Hi everyone,
I've got a tricky one here (at least for me).I'd like to get a matrix that tells me how many staff members schools share
For example, I start from:
Staff ID School ID
1 50
2 50
3 80
4 80
4 100
5 50
5 100
Note that staff 4 and 5 is in two different schools. So in summary:
School_Staff
50 - 1, 2, 5
80 - 3, 4
100 - 4, 5
And ideally, the matrix I'd like to get is this:
50 80 100
50 3 0 1
80 0 2 1
100 1 1 2
Maybe I'll need to use proc iml? But that confuses a bit
Thanks a lot for your help! 🙂 Let me know if you need more info.
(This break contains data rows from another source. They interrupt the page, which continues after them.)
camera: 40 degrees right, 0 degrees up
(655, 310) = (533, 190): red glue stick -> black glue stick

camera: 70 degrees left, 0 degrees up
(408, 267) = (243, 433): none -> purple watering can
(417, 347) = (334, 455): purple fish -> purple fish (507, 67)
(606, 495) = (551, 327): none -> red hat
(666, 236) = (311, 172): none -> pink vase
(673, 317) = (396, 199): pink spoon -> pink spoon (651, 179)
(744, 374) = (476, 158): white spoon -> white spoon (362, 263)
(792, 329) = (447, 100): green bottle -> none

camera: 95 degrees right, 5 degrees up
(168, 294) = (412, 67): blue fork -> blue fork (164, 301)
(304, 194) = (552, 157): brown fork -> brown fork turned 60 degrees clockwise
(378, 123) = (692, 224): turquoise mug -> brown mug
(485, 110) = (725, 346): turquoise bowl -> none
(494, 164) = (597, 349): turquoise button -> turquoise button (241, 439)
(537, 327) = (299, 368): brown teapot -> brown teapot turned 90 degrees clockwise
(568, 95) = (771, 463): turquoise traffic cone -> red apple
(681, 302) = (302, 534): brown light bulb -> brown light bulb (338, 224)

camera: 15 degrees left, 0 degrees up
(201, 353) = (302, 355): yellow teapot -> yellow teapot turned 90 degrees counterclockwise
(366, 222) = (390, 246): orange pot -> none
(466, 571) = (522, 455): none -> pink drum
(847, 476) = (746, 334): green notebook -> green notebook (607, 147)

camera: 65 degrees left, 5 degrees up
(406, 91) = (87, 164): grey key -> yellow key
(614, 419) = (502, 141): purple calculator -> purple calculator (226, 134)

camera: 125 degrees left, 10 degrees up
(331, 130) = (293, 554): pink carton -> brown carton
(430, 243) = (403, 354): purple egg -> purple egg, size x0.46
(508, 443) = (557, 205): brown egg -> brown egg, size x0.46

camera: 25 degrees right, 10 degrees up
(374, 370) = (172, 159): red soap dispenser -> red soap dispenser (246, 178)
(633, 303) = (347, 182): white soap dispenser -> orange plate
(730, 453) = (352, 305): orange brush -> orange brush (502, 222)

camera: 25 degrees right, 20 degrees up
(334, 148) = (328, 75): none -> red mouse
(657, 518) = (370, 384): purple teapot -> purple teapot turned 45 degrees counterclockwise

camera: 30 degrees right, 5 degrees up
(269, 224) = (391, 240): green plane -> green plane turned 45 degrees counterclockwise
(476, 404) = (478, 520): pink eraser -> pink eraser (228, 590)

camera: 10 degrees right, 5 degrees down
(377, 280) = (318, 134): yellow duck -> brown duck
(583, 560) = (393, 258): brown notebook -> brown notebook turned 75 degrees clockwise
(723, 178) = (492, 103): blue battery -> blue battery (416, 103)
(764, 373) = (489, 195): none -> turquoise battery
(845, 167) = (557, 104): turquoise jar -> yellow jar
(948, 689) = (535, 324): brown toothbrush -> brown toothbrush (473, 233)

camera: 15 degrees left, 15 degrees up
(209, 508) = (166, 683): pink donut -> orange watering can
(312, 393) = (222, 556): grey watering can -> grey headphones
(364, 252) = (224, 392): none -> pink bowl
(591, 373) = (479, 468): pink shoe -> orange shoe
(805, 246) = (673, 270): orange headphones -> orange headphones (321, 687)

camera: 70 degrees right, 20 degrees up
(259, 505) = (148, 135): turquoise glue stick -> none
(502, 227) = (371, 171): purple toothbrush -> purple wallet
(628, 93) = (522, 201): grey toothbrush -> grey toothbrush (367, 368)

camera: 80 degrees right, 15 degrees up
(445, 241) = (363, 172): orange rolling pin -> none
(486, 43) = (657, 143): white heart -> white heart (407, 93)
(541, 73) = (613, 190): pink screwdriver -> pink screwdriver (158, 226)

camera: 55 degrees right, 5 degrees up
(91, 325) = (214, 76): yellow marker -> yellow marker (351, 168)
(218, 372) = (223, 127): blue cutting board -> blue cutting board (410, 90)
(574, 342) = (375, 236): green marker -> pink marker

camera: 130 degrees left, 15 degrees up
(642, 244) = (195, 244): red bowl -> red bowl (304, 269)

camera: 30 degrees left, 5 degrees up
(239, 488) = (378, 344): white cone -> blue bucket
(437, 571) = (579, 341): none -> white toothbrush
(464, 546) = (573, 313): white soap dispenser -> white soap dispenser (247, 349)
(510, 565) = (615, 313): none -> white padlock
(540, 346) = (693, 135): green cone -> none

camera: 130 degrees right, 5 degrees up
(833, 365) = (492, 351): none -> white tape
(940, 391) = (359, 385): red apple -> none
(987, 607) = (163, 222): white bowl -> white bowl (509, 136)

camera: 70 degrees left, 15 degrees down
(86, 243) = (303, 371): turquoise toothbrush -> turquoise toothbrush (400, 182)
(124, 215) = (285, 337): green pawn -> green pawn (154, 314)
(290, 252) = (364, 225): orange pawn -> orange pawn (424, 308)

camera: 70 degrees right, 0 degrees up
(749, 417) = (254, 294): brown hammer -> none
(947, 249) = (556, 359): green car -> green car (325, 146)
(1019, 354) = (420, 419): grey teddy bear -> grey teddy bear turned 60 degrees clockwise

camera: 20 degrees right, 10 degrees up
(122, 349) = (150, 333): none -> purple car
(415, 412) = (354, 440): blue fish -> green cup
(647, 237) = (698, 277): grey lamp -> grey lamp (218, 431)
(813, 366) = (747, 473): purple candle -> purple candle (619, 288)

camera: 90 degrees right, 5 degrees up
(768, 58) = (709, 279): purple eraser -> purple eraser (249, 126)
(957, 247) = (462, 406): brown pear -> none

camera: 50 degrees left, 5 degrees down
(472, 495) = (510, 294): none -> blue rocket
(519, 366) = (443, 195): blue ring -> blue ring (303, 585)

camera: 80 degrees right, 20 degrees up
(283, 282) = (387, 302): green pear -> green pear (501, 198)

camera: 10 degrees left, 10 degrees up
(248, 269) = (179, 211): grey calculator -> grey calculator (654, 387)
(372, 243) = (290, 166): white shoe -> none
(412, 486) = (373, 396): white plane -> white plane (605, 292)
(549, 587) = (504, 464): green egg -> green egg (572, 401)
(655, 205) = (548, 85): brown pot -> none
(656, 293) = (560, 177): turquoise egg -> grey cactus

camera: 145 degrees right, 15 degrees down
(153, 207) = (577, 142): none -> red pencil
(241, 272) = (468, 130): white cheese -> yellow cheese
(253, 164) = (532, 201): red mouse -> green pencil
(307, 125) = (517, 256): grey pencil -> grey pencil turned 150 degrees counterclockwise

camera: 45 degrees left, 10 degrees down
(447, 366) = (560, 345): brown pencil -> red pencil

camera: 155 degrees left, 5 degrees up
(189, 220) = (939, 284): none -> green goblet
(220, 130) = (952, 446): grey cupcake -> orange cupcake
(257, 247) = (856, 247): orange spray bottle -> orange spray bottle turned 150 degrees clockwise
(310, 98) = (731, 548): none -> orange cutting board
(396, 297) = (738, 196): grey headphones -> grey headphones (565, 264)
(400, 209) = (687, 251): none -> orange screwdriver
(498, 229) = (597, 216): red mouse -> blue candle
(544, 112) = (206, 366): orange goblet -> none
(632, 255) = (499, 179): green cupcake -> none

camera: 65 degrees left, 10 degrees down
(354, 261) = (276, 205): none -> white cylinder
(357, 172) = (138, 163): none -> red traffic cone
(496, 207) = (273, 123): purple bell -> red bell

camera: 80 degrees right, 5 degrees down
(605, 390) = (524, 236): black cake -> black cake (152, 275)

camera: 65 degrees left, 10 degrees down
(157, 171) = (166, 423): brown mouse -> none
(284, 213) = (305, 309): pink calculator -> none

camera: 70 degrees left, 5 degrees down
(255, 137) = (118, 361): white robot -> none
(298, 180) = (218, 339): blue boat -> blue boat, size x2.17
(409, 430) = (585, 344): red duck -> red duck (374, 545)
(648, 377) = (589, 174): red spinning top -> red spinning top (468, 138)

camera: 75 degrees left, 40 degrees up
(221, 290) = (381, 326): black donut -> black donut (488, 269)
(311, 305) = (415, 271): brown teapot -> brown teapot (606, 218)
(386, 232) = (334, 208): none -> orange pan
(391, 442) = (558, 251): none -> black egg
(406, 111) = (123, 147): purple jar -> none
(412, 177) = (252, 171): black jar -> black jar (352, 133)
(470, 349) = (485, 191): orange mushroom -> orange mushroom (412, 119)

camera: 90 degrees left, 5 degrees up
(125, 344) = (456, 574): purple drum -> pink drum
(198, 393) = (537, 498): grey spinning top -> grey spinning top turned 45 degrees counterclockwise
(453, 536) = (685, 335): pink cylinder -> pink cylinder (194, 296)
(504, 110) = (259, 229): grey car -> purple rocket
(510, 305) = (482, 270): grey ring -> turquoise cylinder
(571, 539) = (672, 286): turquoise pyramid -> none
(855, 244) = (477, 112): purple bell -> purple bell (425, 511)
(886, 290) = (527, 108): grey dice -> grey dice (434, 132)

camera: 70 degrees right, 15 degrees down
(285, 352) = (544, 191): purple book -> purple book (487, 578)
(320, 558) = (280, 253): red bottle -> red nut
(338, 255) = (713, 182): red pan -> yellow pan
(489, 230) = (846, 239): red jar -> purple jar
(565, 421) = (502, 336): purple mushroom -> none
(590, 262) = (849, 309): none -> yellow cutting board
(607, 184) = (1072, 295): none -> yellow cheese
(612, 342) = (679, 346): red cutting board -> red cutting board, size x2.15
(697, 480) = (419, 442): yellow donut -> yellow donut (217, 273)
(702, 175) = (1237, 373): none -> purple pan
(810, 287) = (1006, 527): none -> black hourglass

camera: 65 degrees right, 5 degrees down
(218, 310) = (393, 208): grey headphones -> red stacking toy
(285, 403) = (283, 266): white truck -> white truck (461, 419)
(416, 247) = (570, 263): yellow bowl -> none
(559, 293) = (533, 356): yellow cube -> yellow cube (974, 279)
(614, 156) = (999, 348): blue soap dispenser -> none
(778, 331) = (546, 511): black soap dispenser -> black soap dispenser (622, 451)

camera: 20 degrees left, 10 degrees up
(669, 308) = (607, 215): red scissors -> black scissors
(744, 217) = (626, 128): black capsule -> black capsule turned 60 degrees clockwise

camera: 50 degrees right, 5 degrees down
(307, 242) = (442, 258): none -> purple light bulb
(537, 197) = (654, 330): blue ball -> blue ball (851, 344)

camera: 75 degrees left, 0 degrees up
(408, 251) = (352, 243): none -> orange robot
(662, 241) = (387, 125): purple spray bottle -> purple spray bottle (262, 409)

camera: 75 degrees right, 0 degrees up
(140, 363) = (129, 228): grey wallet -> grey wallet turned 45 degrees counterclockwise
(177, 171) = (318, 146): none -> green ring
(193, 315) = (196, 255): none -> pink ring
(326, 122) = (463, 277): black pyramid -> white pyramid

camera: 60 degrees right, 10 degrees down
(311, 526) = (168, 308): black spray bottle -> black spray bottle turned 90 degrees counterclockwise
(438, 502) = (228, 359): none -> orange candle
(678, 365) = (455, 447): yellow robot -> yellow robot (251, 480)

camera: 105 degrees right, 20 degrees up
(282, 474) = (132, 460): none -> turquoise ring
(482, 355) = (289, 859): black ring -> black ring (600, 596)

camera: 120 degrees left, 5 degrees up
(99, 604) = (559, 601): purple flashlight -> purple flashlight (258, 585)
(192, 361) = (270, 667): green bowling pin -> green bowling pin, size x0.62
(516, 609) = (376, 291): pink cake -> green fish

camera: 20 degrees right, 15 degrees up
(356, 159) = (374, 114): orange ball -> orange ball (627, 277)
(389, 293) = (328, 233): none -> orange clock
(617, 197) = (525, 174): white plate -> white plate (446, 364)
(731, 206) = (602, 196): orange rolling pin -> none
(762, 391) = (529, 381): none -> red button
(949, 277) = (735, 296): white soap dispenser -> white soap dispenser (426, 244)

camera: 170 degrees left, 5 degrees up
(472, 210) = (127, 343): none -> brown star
Something like below could do the job.
data have;
infile datalines truncover;
input Staff_ID School_ID;
datalines;
1 50
2 50
3 80
4 80
4 100
5 50
5 100
;
proc sql;
create table comb as
select
l.School_ID as l_School_ID,
r.School_ID as r_School_ID
from have l inner join have r
on l.Staff_ID=r.Staff_ID
;
quit;
options missing='0';
proc tabulate data=comb noseps;
keylabel n=' ';
class l_school_id r_school_id;
table l_school_id=' ', r_school_id=' ';
run;
Something like below could do the job.
data have;
infile datalines truncover;
input Staff_ID School_ID;
datalines;
1 50
2 50
3 80
4 80
4 100
5 50
5 100
;
proc sql;
create table comb as
select
l.School_ID as l_School_ID,
r.School_ID as r_School_ID
from have l inner join have r
on l.Staff_ID=r.Staff_ID
;
quit;
options missing='0';
proc tabulate data=comb noseps;
keylabel n=' ';
class l_school_id r_school_id;
table l_school_id=' ', r_school_id=' ';
run;
Hi Patrick,
Thanks a lot for that, I really appreciate it. However, if you don't mind, would you be able to quickly explain what the code does? I'm having trouble understanding it.
Thanks again!
@Antoine44 wrote:
Hi Patrick,
Thanks a lot for that, I really appreciate it. However, if you don't mind, would you be able to quickly explain what the code does? I'm having trouble understanding it.
Thanks again!
You sort-of want to "double count" people. The Proc SQL creates all combinations per staff_id (=adding additional rows to the table). The Proc Tabulate then just does a count of rows per combination.
@Antoine44 wrote:
Ok I think I'm starting to see what you're doing. How does Proc Sql create those combinations? Do l and r correspond to left and right?
l and r are just table aliases and you're free to use any name (i.e. t1, t2). If I've got only two tables then I tend to use l and R (and as you guessed that stands for left and right) - but that's just me.
Here some links to SQL docu:
Selecting Data from More Than One Table By Using Joins
Showing Relationships within a Single Table Using Self-Joins
Hi Patrick,
Thanks again for helping me on this. I've been trying to play around with proc tabulate as there's something else I'd like to display but again, can't seem to figure it out.
I"m wondering if in that output I can also display, in another column or same cell maybe but separated with a comma, the gender of each staff member that schools have in common. So like next to each number I'll get for example: 3 - Male, Female, Female. Is that something proc tabulate can do? I'm guessing Gender will also need to be in the comb dataset, that I think I can do but can't get proc tabulate to show it.
Thanks again for your help, really appreciate it.